また、東京都の学校における適切な性教育の実施に向けては都教委に新たにガイドラインを改訂していただいたこともありましたが、特に女子生徒にとって「自らの人生を自分で選択する」最初の一歩とも言うべきものがこの性教育でもあります。また、男子生徒にとっては「自らの行動で相手の人生を左右しないように」相手を尊重する、配慮するための最初の一歩が性教育です。性教育のその先には、適切な避妊具の使用や取得が行えるよう、適切な支援を行っていくべきです。


女性の活躍のあり方や、人生のあり方について、特段意識の一本化をする必要は全くなく、全ての女性がその人らしく、様々な選択をとっていくことができるような社会を実現していくことが求められます。


例えば、

子供を産んで、育てながらも大学に通いたい。

とか、

子供を育てながら、キャリアを積み、将来管理職を目指したい。

や、

子供は持たないで、自分の仕事と暮らしを精一杯頑張りたい。

など、どんな選択をとったとしても、「それでは一人で頑張ってください」「ご家族で頑張ってください」ではなくて、家族のみならず地域や社会・会社や所属先などからも十分に理解され、サポートされる体制がとられているかどうか。

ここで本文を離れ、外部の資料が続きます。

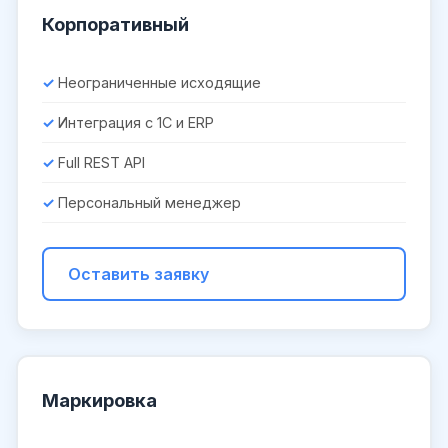
Корпоративный
Неограниченные исходящие
Интеграция с 1С и ERP
Full REST API
Персональный менеджер
Оставить заявку
Маркировка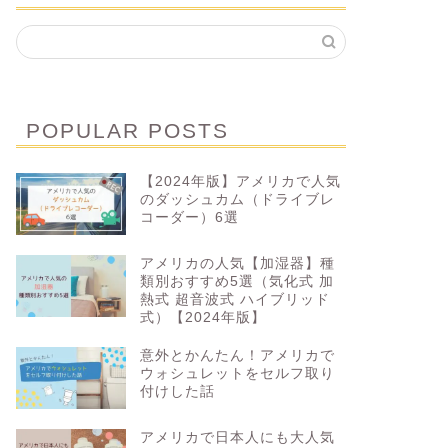
POPULAR POSTS
【2024年版】アメリカで人気
のダッシュカム（ドライブレ
コーダー）6選
アメリカの人気【加湿器】種
類別おすすめ5選（気化式 加
熱式 超音波式 ハイブリッド
式）【2024年版】
意外とかんたん！アメリカで
ウォシュレットをセルフ取り
付けした話
アメリカで日本人にも大人気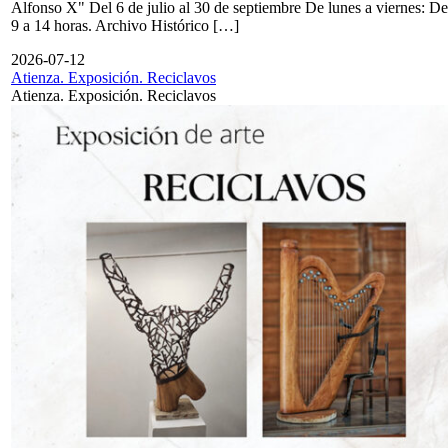
Alfonso X" Del 6 de julio al 30 de septiembre De lunes a viernes: De
9 a 14 horas. Archivo Histórico […]
2026-07-12
Atienza. Exposición. Reciclavos
Atienza. Exposición. Reciclavos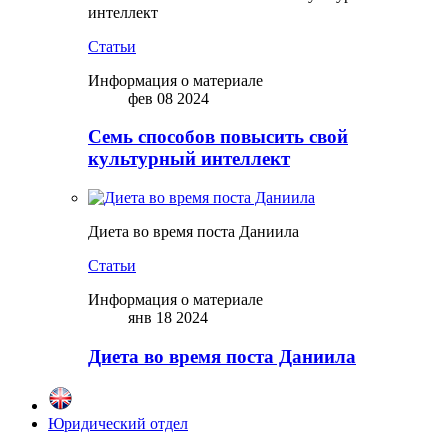
интеллект
Статьи
Информация о материале
фев 08 2024
Семь способов повысить свой
культурный интеллект
Диета во время поста Даниила
Статьи
Информация о материале
янв 18 2024
Диета во время поста Даниила
Юридический отдел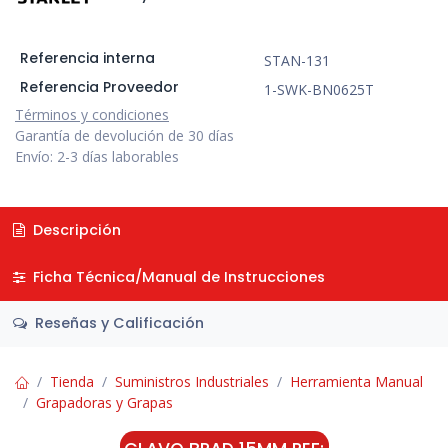
Referencia interna
STAN-131
Referencia Proveedor
1-SWK-BN0625T
Términos y condiciones
Garantía de devolución de 30 días
Envío: 2-3 días laborables
Descripción
Ficha Técnica/Manual de Instrucciones
Reseñas y Calificación
Tienda
Suministros Industriales
Herramienta Manual
Grapadoras y Grapas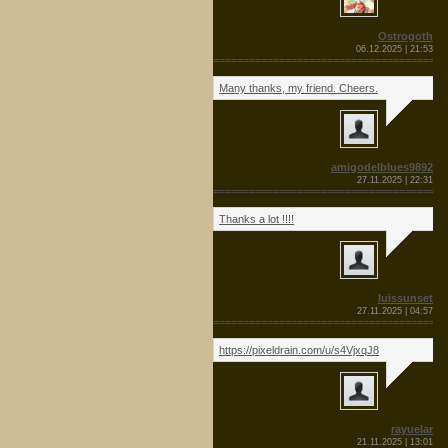
Ostrogoth
06.12.2025 | 21:53
=======================================
Many thanks, my friend. Cheers.
amigodelblues9892
27.11.2025 | 22:31
=======================================
Thanks a lot !!!!
luissunset
27.11.2025 | 04:57
=======================================
https://pixeldrain.com/u/s4VjxqJ8
rayuelar
21.11.2025 | 13:01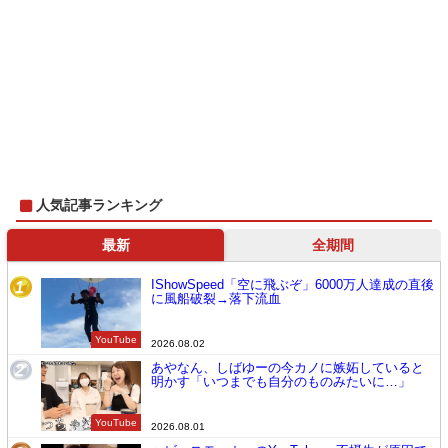
人気記事ランキング
最新
全期間
IShowSpeed「空に飛ぶぞ」6000万人達成の直後
1
に風船破裂→落下流血
YouTube
2026.08.02
あやなん、しばゆーの今カノに嫉妬していると
2
明かす「いつまでも自分のものみたいに…」
YouTube
2026.08.01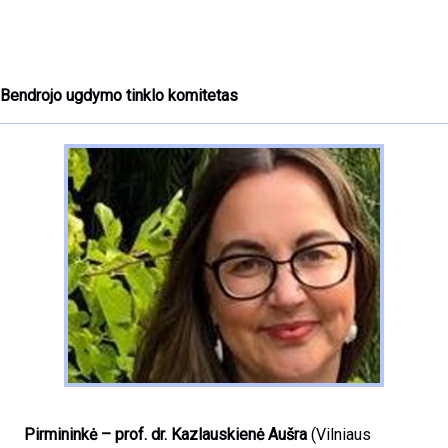
Bendrojo ugdymo tinklo komitetas
Pirmininkė – prof. dr. Kazlauskienė Aušra
(Vilniaus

そこに、ジェンダーギャップの解消の芽があるかどうかが隠されています。


今回、ついに!ジェンダーギャップ解消を何よりも最優先の政策として取り組む森澤都議が、無所属東京みらいの幹事長に就任することになりました。


女性、とか、男性、とか言うのを通り越して、


森澤都議こそジェンダーギャップの解決に向けて誰よりも力強く取り組んできた一人ですので、両手をあげて賛成しました。


新生、無所属東京みらいを、どうぞよろしくお願いします。